:: What you have to do ::
In the data that follows, count each line with the string "registry"; the reply is the number only.

:: The records ::

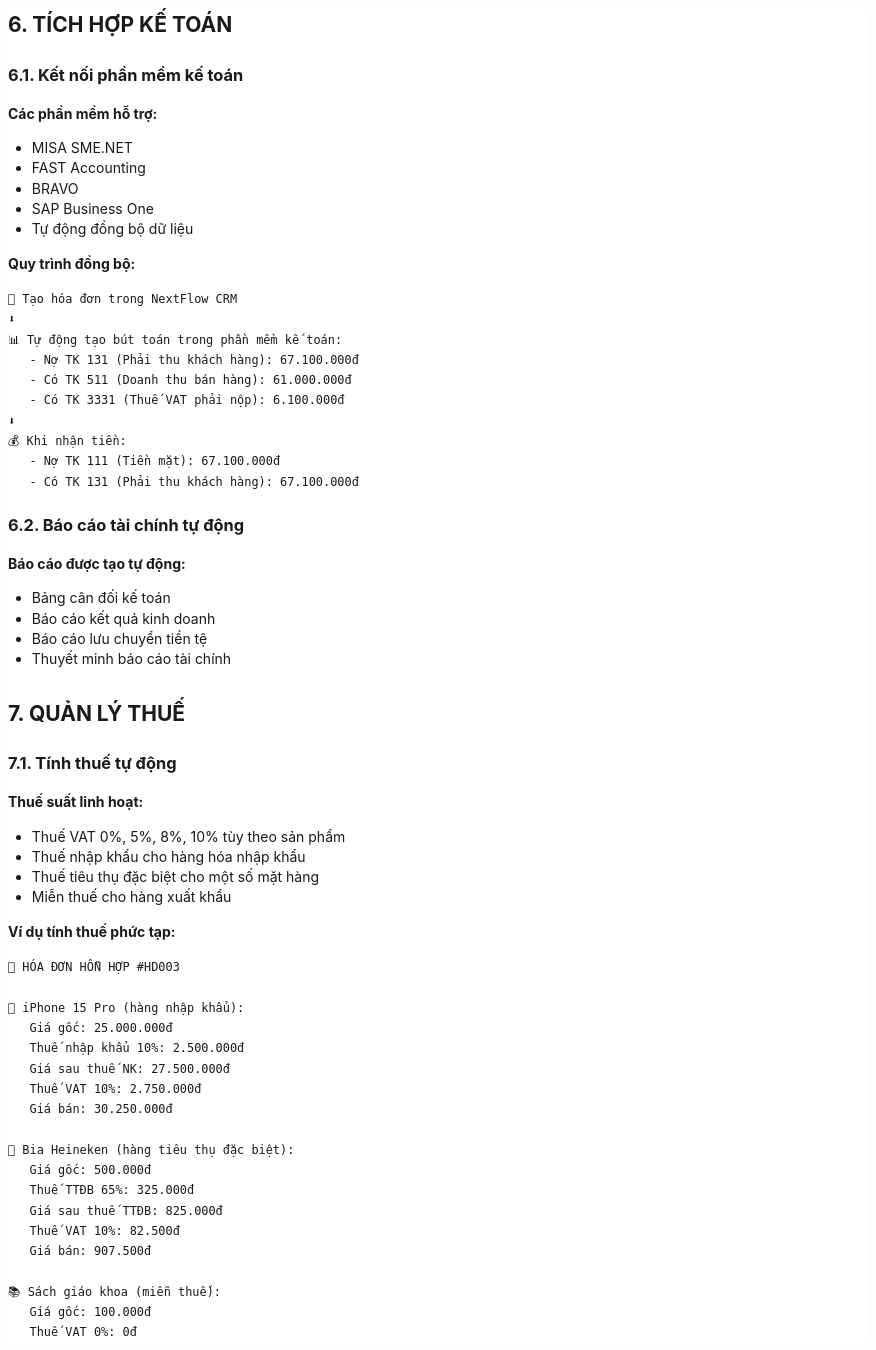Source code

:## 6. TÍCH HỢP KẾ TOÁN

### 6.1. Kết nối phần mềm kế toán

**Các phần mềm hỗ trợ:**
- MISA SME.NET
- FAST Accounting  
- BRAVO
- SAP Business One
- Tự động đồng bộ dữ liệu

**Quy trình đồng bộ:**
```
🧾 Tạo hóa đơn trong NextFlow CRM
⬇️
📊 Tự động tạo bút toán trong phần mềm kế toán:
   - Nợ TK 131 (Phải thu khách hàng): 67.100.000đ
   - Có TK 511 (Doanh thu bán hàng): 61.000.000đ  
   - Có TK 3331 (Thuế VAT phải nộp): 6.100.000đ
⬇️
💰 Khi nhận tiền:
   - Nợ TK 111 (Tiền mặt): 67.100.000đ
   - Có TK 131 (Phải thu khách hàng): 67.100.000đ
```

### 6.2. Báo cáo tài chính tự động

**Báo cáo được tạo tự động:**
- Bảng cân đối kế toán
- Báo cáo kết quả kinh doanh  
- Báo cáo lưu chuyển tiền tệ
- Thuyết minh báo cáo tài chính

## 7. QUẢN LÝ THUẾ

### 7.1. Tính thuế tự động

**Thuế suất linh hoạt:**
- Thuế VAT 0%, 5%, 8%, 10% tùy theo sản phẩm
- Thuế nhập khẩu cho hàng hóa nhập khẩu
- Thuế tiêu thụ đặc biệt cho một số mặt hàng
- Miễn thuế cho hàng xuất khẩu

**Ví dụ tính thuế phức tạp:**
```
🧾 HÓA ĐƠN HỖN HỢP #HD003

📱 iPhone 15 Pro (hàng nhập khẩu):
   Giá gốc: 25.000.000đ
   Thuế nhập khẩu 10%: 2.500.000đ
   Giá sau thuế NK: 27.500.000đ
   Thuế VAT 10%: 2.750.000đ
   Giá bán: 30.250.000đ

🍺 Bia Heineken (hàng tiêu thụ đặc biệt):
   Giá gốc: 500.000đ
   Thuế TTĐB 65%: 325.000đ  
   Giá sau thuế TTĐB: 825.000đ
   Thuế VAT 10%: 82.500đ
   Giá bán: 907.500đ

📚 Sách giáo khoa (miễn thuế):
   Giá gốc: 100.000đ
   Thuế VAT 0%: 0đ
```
---
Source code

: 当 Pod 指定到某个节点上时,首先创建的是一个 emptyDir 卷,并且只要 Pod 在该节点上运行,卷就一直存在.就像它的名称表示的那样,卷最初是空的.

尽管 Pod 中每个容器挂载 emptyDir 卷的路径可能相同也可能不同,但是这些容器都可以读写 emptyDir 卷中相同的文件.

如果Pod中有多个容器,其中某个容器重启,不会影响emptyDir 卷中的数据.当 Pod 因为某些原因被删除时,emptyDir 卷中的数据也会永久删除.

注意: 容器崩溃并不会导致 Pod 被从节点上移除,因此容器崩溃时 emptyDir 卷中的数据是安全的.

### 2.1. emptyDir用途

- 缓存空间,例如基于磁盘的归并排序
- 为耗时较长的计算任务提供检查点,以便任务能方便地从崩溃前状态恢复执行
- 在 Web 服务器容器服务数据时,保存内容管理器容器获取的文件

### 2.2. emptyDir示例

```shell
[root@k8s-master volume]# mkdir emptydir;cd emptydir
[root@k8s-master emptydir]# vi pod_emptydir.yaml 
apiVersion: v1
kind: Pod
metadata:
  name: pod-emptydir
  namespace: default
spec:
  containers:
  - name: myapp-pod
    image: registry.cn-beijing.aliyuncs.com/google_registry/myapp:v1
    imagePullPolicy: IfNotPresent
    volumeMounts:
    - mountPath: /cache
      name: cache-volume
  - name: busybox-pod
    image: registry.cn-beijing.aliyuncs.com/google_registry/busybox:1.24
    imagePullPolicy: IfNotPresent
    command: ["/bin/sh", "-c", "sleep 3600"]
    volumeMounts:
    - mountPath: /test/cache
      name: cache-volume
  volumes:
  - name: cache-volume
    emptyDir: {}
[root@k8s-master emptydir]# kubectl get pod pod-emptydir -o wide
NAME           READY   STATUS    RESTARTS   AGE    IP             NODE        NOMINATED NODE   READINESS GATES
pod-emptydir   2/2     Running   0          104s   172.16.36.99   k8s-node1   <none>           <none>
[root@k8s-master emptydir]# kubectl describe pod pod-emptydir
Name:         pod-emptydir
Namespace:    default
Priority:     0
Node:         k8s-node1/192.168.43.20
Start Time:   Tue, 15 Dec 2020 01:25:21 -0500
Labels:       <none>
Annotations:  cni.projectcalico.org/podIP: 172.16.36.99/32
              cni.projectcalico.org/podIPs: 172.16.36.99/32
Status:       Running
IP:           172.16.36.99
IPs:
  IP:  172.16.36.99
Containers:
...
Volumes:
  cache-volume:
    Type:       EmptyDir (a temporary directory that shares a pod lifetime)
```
==
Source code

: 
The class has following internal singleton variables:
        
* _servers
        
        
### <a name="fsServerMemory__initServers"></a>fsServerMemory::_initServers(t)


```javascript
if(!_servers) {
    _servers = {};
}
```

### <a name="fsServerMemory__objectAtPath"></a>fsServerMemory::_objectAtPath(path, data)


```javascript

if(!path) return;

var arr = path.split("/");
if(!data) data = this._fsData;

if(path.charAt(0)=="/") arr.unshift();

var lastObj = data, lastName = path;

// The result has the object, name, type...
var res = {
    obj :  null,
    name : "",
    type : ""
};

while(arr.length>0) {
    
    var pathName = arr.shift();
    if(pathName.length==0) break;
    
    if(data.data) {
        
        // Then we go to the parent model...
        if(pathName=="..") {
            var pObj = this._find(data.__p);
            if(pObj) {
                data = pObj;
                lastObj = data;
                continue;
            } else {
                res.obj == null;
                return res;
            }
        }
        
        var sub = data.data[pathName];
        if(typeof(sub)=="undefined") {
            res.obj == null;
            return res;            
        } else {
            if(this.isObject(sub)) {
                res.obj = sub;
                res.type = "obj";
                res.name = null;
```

:: Task result ::
2